Tasks to complete ->
1) According to the fisheries catch excerpt, how many years long must a stock's time series be for the stock to be kept?
2) Transcribe a portion of the fisheries catch excerpt word for word. Begin at the words "Add taxa to" and stop after the words "there are none!".

Excerpt ->
Add taxa to the stock catch by region.

## read in modified taxon key table
taxonkey <- read.csv("int/taxon_key_v2022.csv", stringsAsFactors = FALSE)
stock_rgn <- read_csv(file.path(dir_M,'git-annex/globalprep/fis/v2022/int/stock_catch_by_rgn.csv'))

duplicated <- data.frame(cbind(taxonkey, duplicated(taxonkey$stock))) # no dups
duplicated <- data.frame(cbind(taxonkey, duplicated(taxonkey$TaxonKey))) # no dups

# check
setdiff(paste(taxonkey$TaxonName, taxonkey_no_dups$CommonName), 
        paste(stock_rgn$TaxonName, stock_rgn$CommonName)) # lots of diffs... that is ok. These are probably left-over stocks and taxonkeys from former versions of OHI that are no longer represented in the fisheries data, or decommissioned stocks. 
setdiff(paste(stock_rgn$TaxonName, stock_rgn$CommonName), 
  paste(taxonkey$TaxonName, taxonkey$CommonName)) # any diffs here will need to be corrected; there are none!


stock_rgn_taxa <- stock_rgn %>% 
  left_join(taxonkey, by = c("TaxonName","CommonName")) %>% ### it worked
  dplyr::select(-stock)


sum(stock_rgn$tons)
sum(stock_rgn_taxa$tons)

summary(stock_rgn_taxa) # there should be no NAs for TaxonKey

write.csv(stock_rgn_taxa, file.path(dir_M,'git-annex/globalprep/fis/v2022/int/stock_catch_by_rgn_taxa.csv'), row.names=FALSE)


# test <- stock_rgn_taxa %>%
#   filter(rgn_id < 255) %>%
#   distinct(rgn_id) %>%
#   left_join(rgns_eez)

Wrangle

Filter out all stocks that don’t meet our conditions. This prep will be used for B/Bmsy calculations. We will include ALL catch here (including discards):

  1. Keep all stocks that have at least an average annual harvest of 1000 tons
  2. Keep all stocks with time series of 20 years or more
## KEEP DISCARDS, FOFM, and OTHER FOR THIS DF (THIS DF IS FOR BBMSY CALCS)

## set variables to filter by
min_yrs = 20
min_tons = 1000

## read in catch data created above
df <- read_csv(file.path(dir_M,'git-annex/globalprep/fis/v2022/int/stock_catch_by_rgn_taxa.csv'))

test <- df %>%
  filter(rgn_id == 21)

Information ->
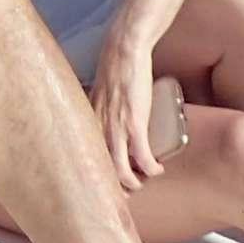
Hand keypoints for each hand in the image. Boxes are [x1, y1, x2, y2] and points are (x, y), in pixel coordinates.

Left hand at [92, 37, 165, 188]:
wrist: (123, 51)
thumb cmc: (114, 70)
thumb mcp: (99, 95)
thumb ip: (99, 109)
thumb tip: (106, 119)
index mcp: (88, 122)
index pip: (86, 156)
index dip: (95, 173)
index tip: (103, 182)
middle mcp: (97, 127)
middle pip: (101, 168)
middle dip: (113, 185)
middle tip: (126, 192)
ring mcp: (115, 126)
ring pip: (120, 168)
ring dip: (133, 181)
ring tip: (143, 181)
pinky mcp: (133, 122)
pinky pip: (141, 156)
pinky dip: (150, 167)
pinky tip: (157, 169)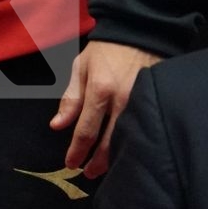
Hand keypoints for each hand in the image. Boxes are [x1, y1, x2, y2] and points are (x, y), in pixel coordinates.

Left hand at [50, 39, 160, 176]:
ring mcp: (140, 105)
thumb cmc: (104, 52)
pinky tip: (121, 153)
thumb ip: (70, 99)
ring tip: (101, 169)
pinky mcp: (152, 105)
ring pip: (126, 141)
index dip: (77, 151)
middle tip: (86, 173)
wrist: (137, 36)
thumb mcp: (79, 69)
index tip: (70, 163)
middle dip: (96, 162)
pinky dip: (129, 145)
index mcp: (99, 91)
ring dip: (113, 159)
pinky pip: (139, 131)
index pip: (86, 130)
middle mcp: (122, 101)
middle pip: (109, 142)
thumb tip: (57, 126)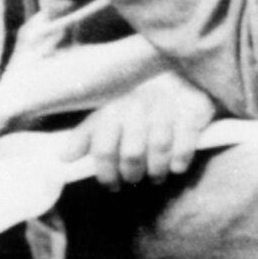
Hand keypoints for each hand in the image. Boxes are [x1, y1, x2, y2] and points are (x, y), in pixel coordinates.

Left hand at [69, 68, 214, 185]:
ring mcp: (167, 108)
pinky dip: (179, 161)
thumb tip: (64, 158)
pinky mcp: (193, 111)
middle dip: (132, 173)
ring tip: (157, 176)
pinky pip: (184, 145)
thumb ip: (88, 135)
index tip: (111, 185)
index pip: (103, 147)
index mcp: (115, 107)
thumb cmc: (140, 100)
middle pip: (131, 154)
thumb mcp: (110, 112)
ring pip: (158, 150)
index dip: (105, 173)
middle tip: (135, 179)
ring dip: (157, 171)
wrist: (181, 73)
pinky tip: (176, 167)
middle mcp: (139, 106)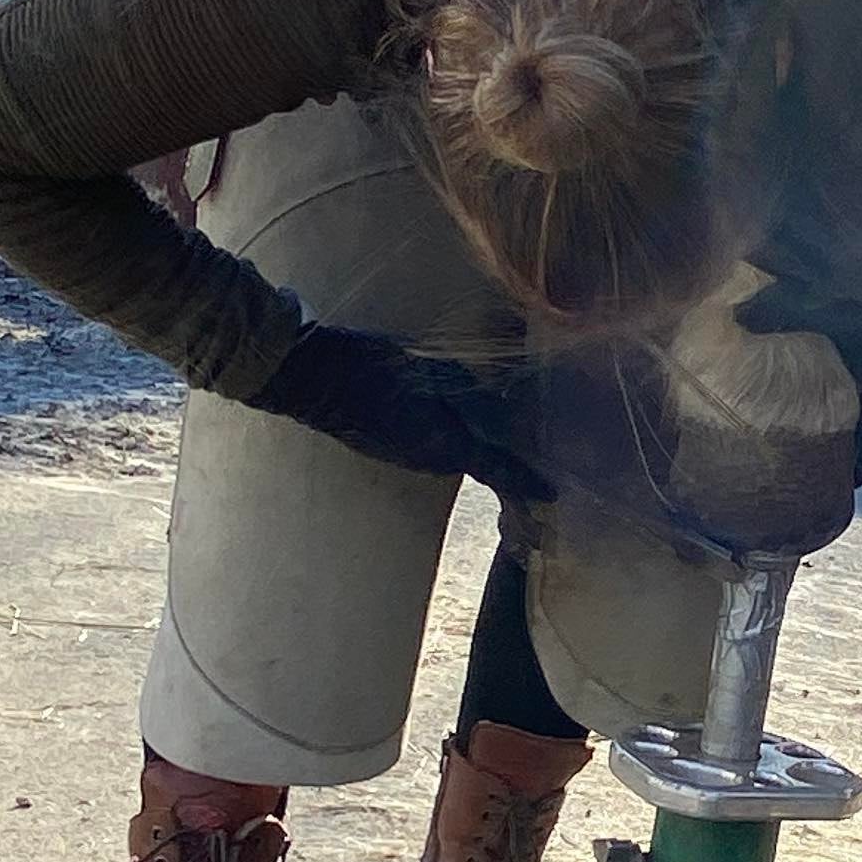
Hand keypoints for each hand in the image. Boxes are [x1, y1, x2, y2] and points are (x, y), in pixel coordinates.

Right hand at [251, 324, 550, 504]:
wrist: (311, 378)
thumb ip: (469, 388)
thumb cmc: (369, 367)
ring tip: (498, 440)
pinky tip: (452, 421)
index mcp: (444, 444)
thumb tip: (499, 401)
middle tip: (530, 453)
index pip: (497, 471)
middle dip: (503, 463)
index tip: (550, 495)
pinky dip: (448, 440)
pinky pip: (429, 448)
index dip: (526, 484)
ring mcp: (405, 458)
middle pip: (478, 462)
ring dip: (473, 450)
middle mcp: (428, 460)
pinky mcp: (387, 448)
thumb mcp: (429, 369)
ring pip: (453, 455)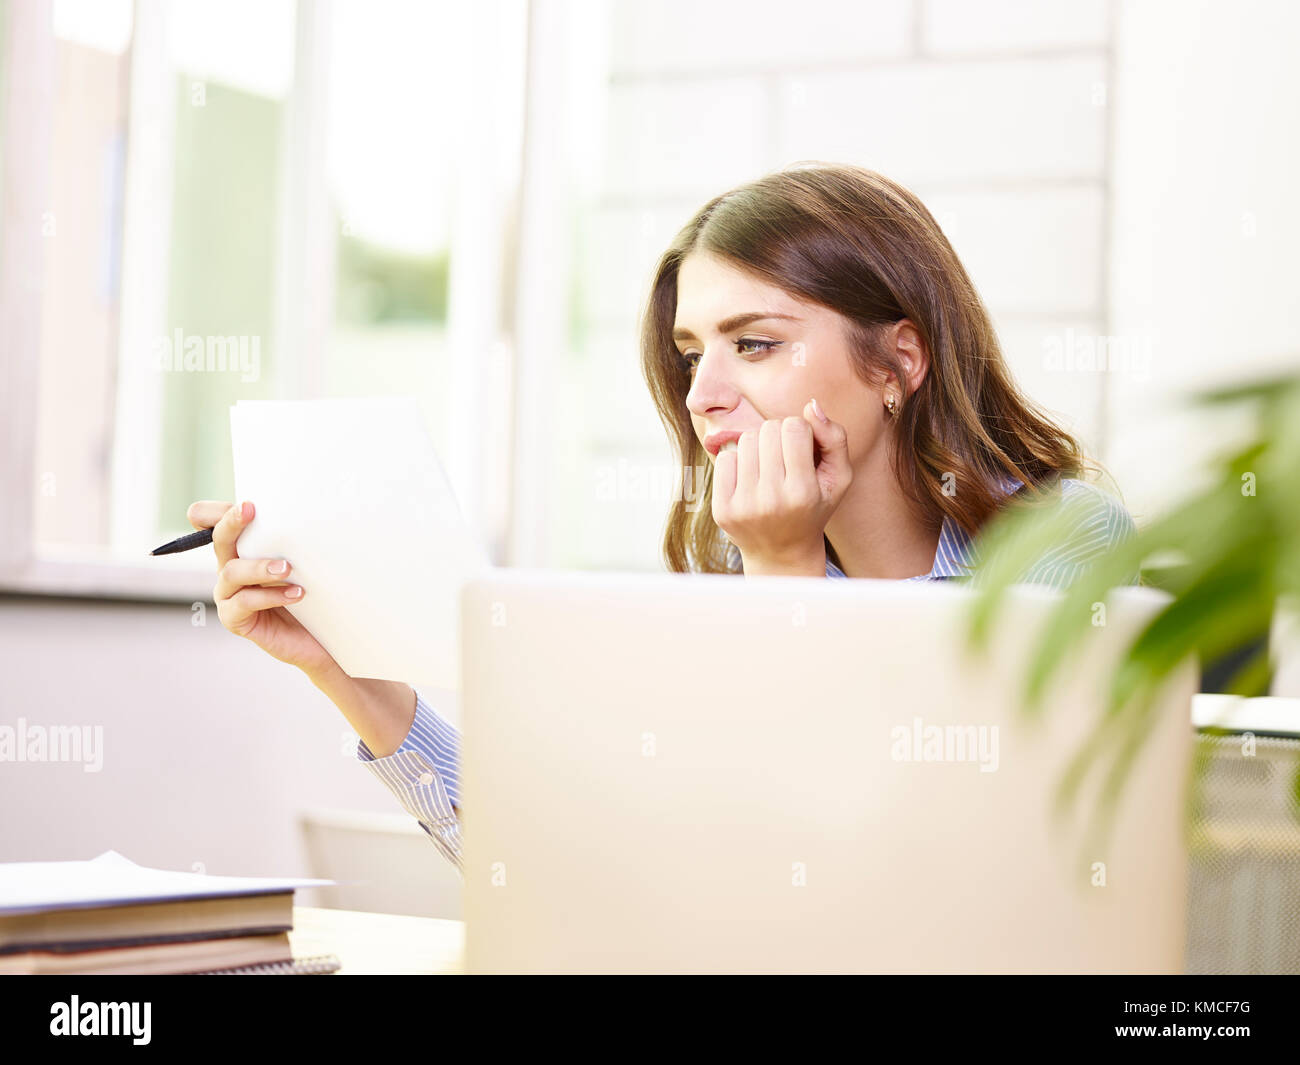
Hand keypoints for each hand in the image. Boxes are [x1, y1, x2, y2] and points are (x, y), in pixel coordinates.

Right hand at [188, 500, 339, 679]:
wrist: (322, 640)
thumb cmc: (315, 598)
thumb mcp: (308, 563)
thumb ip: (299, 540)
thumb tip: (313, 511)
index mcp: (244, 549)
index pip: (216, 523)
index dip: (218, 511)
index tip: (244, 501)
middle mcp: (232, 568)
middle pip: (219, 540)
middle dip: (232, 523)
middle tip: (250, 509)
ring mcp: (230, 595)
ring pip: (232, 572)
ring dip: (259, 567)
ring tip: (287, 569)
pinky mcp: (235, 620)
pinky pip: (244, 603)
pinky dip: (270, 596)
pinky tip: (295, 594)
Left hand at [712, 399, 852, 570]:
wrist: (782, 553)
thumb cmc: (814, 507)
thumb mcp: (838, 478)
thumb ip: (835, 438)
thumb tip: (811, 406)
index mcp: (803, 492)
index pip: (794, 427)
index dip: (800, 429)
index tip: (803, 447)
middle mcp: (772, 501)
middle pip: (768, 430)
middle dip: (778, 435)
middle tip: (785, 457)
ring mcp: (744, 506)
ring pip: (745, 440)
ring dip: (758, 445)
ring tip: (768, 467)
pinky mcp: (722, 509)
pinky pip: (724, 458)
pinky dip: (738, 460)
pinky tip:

Numbered responses ->
1) At least 20 years (20 years or more).

2)
Add taxa to the stock catch by region.

## read in modified taxon key table
taxonkey <- read.csv("int/taxon_key_v2022.csv", stringsAsFactors = FALSE)
stock_rgn <- read_csv(file.path(dir_M,'git-annex/globalprep/fis/v2022/int/stock_catch_by_rgn.csv'))

duplicated <- data.frame(cbind(taxonkey, duplicated(taxonkey$stock))) # no dups
duplicated <- data.frame(cbind(taxonkey, duplicated(taxonkey$TaxonKey))) # no dups

# check
setdiff(paste(taxonkey$TaxonName, taxonkey_no_dups$CommonName), 
        paste(stock_rgn$TaxonName, stock_rgn$CommonName)) # lots of diffs... that is ok. These are probably left-over stocks and taxonkeys from former versions of OHI that are no longer represented in the fisheries data, or decommissioned stocks. 
setdiff(paste(stock_rgn$TaxonName, stock_rgn$CommonName), 
  paste(taxonkey$TaxonName, taxonkey$CommonName)) # any diffs here will need to be corrected; there are none!